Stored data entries
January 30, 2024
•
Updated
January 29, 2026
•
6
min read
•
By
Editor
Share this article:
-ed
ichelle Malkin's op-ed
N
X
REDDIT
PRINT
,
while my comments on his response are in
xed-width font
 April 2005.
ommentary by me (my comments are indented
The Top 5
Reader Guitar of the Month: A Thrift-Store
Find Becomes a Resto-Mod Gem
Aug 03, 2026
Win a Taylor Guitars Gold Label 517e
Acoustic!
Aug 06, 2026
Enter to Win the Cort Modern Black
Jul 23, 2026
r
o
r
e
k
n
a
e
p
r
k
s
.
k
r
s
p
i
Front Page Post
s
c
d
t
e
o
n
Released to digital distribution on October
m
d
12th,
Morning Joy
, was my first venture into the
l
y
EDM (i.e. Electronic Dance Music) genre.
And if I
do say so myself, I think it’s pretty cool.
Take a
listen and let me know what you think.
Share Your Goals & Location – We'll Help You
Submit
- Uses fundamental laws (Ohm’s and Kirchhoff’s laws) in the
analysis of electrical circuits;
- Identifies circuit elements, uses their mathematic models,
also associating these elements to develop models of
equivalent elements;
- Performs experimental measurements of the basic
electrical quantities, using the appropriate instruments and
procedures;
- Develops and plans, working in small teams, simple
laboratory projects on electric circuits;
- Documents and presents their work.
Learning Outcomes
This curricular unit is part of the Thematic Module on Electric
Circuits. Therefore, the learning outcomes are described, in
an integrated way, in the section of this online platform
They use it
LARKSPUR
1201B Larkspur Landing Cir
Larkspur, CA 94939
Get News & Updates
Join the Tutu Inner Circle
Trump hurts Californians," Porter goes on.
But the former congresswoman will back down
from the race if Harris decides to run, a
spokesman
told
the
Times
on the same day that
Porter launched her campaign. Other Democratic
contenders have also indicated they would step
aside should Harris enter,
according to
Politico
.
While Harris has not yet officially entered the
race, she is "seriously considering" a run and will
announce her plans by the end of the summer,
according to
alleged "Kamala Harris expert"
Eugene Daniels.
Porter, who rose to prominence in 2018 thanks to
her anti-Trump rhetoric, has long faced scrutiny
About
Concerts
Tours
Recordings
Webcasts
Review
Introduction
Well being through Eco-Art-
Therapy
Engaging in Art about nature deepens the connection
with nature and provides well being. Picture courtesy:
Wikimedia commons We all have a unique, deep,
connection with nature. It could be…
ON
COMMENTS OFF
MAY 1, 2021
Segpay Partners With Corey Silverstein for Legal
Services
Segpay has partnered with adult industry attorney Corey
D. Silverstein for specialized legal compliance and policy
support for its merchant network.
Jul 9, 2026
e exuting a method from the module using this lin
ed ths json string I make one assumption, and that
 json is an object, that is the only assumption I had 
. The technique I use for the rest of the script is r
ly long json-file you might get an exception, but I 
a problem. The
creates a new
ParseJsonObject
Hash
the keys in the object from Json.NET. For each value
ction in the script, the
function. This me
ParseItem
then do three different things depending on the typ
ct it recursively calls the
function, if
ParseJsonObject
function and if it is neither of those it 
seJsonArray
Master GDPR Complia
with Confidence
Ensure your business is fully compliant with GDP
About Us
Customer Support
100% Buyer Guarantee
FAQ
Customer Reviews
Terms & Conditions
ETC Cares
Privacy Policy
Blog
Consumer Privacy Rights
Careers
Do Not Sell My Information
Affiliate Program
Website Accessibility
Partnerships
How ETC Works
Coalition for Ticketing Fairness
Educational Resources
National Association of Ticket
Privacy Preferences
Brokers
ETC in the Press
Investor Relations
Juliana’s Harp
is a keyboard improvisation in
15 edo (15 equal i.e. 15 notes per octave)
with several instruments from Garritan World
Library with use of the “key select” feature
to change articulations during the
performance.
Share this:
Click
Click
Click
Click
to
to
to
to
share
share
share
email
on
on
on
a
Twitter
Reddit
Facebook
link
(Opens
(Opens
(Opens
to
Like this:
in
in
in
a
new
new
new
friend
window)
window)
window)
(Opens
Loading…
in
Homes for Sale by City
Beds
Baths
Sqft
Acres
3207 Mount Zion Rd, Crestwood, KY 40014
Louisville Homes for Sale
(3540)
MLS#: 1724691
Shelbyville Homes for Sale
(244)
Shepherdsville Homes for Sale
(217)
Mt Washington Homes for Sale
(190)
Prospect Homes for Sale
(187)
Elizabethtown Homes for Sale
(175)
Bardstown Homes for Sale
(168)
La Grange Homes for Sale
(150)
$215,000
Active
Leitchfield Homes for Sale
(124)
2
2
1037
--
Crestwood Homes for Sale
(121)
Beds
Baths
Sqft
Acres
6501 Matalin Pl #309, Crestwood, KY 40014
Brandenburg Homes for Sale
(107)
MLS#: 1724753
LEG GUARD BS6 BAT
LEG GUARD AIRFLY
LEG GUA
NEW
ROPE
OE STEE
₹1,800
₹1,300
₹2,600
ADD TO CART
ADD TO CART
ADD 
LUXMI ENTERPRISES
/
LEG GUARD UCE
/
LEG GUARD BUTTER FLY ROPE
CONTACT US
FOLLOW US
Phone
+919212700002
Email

What the exercise asks:
Search the entries above for the string "from". Copy each line in which it appears.

Task solution:
from the race if Harris decides to run, a
e exuting a method from the module using this lin
the keys in the object from Json.NET. For each value
with several instruments from Garritan World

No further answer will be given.